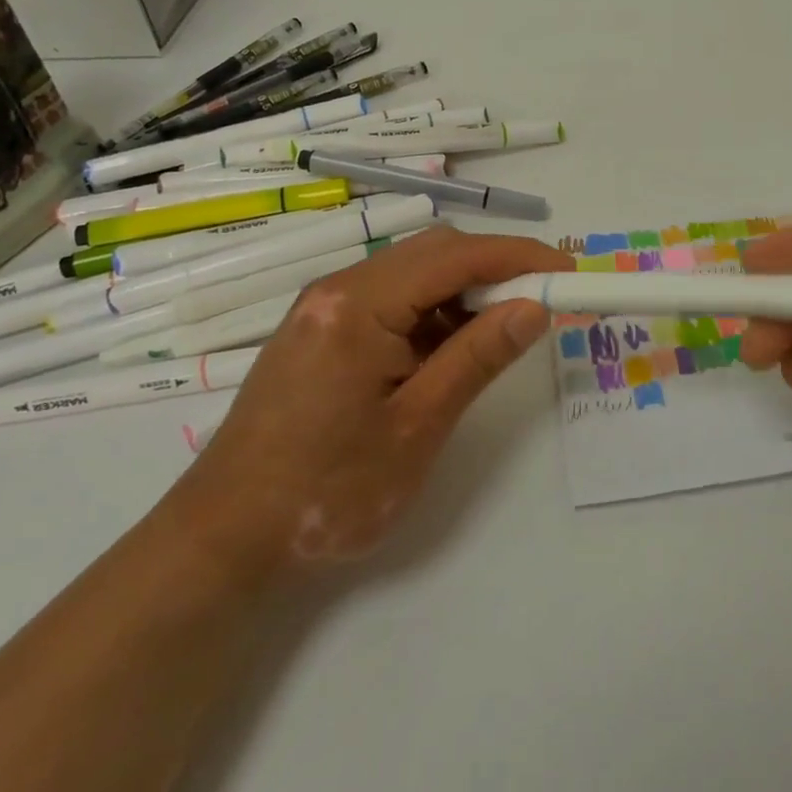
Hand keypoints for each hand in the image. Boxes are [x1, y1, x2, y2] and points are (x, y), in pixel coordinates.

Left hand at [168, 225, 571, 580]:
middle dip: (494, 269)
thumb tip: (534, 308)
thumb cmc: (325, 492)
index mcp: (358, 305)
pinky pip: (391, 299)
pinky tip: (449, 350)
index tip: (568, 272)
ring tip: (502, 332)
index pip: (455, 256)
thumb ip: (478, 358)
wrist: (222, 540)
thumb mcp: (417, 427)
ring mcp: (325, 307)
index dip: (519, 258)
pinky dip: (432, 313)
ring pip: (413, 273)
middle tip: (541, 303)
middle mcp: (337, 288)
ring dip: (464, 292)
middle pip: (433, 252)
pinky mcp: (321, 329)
* * *
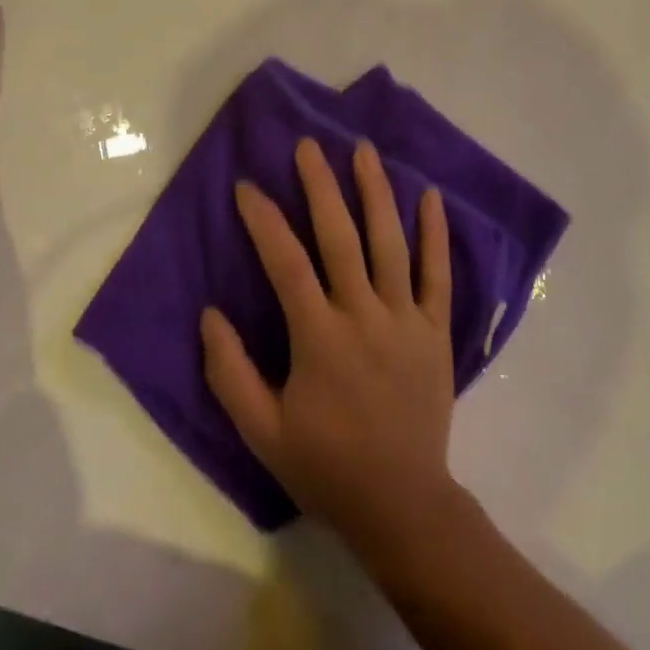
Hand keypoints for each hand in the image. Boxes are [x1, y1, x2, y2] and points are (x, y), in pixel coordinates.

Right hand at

▶ **TASK OBJECTIVE**
Considering only the material above, set down every line from the one with "pinky tip: (449, 350)" to the one with "pinky mcp: (321, 329)", inclusive, exactly as written.

▶ **RESPONSE AREA**
pinky tip: (449, 350)
index tip: (568, 272)
ring tip: (502, 332)
index pip: (455, 256)
thumb ip: (478, 358)
wrist: (222, 540)
thumb mcp: (417, 427)
ring mcp: (325, 307)
index dip: (519, 258)
pinky dip: (432, 313)
ring pip: (413, 273)
middle tip: (541, 303)
middle mcp: (337, 288)
ring dip: (464, 292)
middle pip: (433, 252)
pinky mcp: (321, 329)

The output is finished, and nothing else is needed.